April 24, 2024

A group of industry leaders warned Tuesday that the artificial intelligence technology they are developing could one day pose an existential threat to humanity and should be considered a social risk on par with pandemics and nuclear war.

“Mitigating the risk of AI extinction should be a global priority alongside other societal-scale risks, such as pandemics and nuclear war,” one sentence statement Published by the nonprofit Center for Artificial Intelligence Safety.The open letter was signed by more than 350 executives, researchers and engineers working on AI

Signatories include executives from three leading AI companies: OpenAI CEO Sam Altman; Google DeepMind CEO Demis Hassabis; and Anthropic CEO Dario Amodei.

Geoffrey Hinton and Yoshua Bengio, two of three researchers who were awarded the Turing Award for their pioneering work on neural networks, are generally considered to be The “godfathers” of the modern artificial intelligence movement, they signed the statement along with other prominent researchers in the field. (Yann LeCun, a third Turing Award winner who leads Meta’s AI research efforts, had not signed on as of Tuesday.)

The statement comes amid growing concerns about the potential harms of artificial intelligence. Recent advances in so-called large language models — the type of AI systems used by ChatGPT and other chatbots — have raised concerns that AI could soon be used on a large scale to spread misinformation and propaganda, or that it could Eliminate millions of white collar jobs.
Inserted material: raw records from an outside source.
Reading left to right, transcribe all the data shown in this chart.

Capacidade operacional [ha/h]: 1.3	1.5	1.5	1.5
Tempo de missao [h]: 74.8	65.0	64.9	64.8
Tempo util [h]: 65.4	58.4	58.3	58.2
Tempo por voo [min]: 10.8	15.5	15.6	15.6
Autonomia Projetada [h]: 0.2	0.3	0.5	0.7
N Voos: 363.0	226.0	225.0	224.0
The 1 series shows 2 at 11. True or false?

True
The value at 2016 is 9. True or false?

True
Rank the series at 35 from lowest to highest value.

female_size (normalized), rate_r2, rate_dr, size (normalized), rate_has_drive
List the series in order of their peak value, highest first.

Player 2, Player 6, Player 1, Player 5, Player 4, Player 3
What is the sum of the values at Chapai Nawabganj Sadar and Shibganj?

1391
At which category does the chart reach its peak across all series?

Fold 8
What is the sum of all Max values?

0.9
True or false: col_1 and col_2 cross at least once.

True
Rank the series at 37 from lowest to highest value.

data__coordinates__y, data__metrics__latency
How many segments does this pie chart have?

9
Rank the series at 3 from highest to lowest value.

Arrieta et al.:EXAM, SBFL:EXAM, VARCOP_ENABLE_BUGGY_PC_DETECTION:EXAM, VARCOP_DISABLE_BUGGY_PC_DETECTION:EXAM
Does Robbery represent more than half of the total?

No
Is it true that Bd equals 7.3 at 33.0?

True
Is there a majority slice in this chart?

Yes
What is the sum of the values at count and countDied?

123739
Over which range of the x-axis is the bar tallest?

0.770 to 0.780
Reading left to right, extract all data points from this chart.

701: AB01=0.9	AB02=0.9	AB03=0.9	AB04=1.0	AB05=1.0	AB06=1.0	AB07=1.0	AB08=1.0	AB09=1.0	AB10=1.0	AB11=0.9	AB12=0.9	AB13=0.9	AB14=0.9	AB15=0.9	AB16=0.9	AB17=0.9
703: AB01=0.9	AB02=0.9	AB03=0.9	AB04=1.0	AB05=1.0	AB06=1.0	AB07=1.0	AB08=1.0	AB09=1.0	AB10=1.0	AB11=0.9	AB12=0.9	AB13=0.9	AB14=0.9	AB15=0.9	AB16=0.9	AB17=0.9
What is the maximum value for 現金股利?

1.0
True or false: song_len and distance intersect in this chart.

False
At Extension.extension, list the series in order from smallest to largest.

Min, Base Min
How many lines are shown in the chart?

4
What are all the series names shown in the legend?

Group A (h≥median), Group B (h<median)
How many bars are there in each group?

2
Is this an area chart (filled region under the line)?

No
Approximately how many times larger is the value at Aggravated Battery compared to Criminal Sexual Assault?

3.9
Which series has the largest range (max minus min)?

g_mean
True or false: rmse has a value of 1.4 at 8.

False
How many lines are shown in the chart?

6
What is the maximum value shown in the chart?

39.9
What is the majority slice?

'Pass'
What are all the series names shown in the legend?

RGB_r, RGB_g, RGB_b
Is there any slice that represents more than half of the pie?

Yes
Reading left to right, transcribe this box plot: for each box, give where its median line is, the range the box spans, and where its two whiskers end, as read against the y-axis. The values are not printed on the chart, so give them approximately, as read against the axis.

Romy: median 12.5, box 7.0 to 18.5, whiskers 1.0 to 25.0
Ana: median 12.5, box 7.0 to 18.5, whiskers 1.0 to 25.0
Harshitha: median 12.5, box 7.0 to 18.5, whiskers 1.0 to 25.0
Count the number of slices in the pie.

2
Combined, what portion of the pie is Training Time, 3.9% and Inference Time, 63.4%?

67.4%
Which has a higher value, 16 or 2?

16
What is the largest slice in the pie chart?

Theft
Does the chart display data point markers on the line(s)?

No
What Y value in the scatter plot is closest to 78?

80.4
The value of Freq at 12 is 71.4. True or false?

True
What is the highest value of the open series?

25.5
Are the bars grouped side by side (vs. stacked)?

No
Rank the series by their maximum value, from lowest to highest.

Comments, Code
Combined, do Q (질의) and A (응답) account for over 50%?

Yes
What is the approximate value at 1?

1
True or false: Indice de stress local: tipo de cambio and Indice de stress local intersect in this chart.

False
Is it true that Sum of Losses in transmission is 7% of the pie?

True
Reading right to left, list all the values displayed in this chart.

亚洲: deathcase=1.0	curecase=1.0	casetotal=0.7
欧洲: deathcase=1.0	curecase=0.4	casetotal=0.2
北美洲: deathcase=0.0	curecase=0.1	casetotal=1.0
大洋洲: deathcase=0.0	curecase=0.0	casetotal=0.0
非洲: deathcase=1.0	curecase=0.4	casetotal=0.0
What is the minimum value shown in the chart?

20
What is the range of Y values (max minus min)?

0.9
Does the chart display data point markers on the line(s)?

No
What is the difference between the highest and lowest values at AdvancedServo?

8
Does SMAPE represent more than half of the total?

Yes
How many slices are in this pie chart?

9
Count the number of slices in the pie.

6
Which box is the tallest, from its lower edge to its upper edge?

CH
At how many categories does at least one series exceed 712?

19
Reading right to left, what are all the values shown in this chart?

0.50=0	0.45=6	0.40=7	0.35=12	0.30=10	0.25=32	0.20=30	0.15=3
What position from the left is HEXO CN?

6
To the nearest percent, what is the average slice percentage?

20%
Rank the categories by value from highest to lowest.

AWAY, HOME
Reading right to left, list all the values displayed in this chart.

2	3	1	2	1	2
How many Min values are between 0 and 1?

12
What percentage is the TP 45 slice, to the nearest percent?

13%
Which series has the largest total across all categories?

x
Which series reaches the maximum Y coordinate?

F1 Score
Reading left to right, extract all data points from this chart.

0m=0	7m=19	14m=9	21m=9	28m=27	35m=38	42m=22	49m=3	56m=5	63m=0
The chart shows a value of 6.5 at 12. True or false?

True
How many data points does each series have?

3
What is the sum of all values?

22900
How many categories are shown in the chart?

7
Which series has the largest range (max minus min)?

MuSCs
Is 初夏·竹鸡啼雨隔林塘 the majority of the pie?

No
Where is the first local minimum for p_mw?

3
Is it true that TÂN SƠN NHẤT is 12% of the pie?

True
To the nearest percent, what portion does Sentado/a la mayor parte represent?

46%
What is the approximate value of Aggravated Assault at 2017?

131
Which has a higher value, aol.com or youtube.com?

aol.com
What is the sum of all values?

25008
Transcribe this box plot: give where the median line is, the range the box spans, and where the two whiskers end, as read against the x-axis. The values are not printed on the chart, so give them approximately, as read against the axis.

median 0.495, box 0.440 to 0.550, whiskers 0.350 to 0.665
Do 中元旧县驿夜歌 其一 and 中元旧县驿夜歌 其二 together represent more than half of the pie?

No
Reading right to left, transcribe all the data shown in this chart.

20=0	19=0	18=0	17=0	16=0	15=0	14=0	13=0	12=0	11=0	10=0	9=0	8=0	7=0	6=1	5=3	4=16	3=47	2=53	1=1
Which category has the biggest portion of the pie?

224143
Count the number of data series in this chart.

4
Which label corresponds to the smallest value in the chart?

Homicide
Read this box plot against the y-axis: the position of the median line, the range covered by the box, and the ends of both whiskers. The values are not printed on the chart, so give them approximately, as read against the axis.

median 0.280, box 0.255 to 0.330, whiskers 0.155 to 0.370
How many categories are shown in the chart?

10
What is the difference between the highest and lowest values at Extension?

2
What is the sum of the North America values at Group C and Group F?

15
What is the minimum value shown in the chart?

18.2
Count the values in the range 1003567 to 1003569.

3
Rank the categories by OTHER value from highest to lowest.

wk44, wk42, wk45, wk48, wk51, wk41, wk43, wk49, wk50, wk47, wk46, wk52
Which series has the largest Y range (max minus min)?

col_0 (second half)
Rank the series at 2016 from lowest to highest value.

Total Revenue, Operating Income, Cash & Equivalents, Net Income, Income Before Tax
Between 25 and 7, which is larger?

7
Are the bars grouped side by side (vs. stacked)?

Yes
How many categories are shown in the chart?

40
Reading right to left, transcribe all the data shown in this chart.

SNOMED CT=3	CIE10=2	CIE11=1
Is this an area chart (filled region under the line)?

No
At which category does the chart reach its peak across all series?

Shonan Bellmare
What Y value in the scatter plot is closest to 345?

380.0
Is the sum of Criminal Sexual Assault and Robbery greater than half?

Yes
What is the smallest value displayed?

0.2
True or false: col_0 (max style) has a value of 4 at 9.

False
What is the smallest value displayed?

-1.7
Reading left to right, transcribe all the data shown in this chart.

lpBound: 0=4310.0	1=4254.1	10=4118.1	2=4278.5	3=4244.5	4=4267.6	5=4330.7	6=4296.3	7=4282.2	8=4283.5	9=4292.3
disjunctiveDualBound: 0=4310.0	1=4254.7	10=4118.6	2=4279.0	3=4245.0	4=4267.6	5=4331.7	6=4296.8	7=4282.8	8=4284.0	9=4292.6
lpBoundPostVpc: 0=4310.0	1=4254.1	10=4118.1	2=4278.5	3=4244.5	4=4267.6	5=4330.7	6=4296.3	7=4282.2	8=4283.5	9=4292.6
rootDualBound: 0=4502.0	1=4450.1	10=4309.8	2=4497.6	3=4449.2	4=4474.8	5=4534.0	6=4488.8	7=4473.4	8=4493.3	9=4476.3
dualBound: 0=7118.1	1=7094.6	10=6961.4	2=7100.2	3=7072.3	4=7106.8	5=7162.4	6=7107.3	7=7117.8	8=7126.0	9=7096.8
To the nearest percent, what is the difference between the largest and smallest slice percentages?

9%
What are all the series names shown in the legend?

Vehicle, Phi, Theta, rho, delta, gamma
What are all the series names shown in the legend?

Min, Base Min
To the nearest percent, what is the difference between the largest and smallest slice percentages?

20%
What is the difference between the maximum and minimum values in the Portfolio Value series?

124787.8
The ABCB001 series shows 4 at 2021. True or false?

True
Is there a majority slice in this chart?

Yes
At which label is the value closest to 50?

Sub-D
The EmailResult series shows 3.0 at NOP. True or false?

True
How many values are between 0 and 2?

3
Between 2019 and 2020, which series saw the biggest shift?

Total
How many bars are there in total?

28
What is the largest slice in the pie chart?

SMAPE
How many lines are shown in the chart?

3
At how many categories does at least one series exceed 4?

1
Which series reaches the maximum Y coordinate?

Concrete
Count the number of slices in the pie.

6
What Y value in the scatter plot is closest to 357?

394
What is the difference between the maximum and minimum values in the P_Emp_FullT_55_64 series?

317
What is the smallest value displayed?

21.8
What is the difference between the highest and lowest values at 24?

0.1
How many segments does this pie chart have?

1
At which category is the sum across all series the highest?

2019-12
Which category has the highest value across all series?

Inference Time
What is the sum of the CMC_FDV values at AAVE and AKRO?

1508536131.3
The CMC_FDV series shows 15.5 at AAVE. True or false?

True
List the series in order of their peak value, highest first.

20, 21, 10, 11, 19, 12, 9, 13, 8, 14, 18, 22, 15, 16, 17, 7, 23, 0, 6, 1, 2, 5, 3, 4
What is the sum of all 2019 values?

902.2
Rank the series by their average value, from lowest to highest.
Ultimately, some believe that if nothing is done to slow its progress, AI may become powerful enough that it can cause societal-scale disruption within a few years, though researchers sometimes won’t explain how this will happen .

Many industry leaders share these concerns, putting them in the unusual position of arguing that the technologies they are developing — in many cases, in a frantic race to develop faster than their competitors — will have serious risk and should be subject to stricter regulation.

This month, Mr. Altman, Mr. Hassabis and Mr. Amoudi met with President Biden and Vice President Kamala Harris to discuss AI regulation. In Senate testimony after the meeting, Mr Altman warned that the risks of advanced artificial intelligence systems were serious enough to warrant government intervention and called for regulation of the potential harms of AI.

Dan Hendricks, executive director of the Center for AI Safety, said in an interview that the open letter represents an “outing” of some industry leaders who have voiced concerns — but only privately — about the risks of the technology they focus on. Li – development.

“There is a very common misconception that even in the AI ​​community, there are only a few doomed people,” Mr Hendrycks said. “But the truth is, a lot of people are privately expressing concerns about these things.”

Some skeptics believe that AI technology is not mature enough to pose an existential threat. When it comes to AI systems today, they worry more about short-term problems like biased and incorrect responses than long-term dangers.

But others argue that AI is advancing so rapidly that it is already surpassing human-level performance in some domains and will soon surpass it in others. They say the technology has shown signs of advanced capabilities and understanding, raising concerns about “artificial general intelligence,” or AGI, an artificial intelligence that can match or exceed human-level performance in a variety of tasks. Probably won’t stay away.

in a last week’s blog post, Mr. Altman and two other OpenAI executives lay out several ways that powerful AI systems can be managed responsibly. They call for collaboration among leading AI makers, more technical research on large language models and the creation of an international AI safety organization similar to the International Atomic Energy Agency, which aims to control the use of nuclear weapons.

Mr Altman also expressed support for rules requiring large makers of cutting-edge AI models to register for government-issued licenses.

In March, more than 1,000 technologists and researchers signed another open letter calling for a six-month moratorium on the development of the largest AI models, citing concerns about “a runaway race to develop and deploy ever more powerful digital minds.”

Organized by the Future of Life Institute, another AI-focused nonprofit, the letter was signed by Elon Musk and other high-profile tech leaders, but not by many leading AI labs.

The brevity of the Center for AI Safety’s new statement — just 22 words in total — is intended to unite AI experts who may disagree on the nature of specific risks or steps to prevent them but who are generally concerned about powerful AI systems, Mr Hendrycks said.

“We don’t want to push a huge menu of 30 potential interventions,” he said. “When that happens, it dilutes the message.”

The statement was initially shared with several prominent AI experts, including Mr Hinton, who said he quit his job at Google this month so he could speak more freely about the potential harms of AI. From there, it made its way into several major AI labs, where some employees were subsequently contracted.

As millions of people turn to AI chatbots for entertainment, companionship and productivity, and the underlying technology improves rapidly, the urgency of the warnings from AI leaders has grown.

“I think if the technology goes wrong, it could go terribly wrong,” Mr Altman told a Senate subcommittee. “We want to work with the government to prevent this from happening.”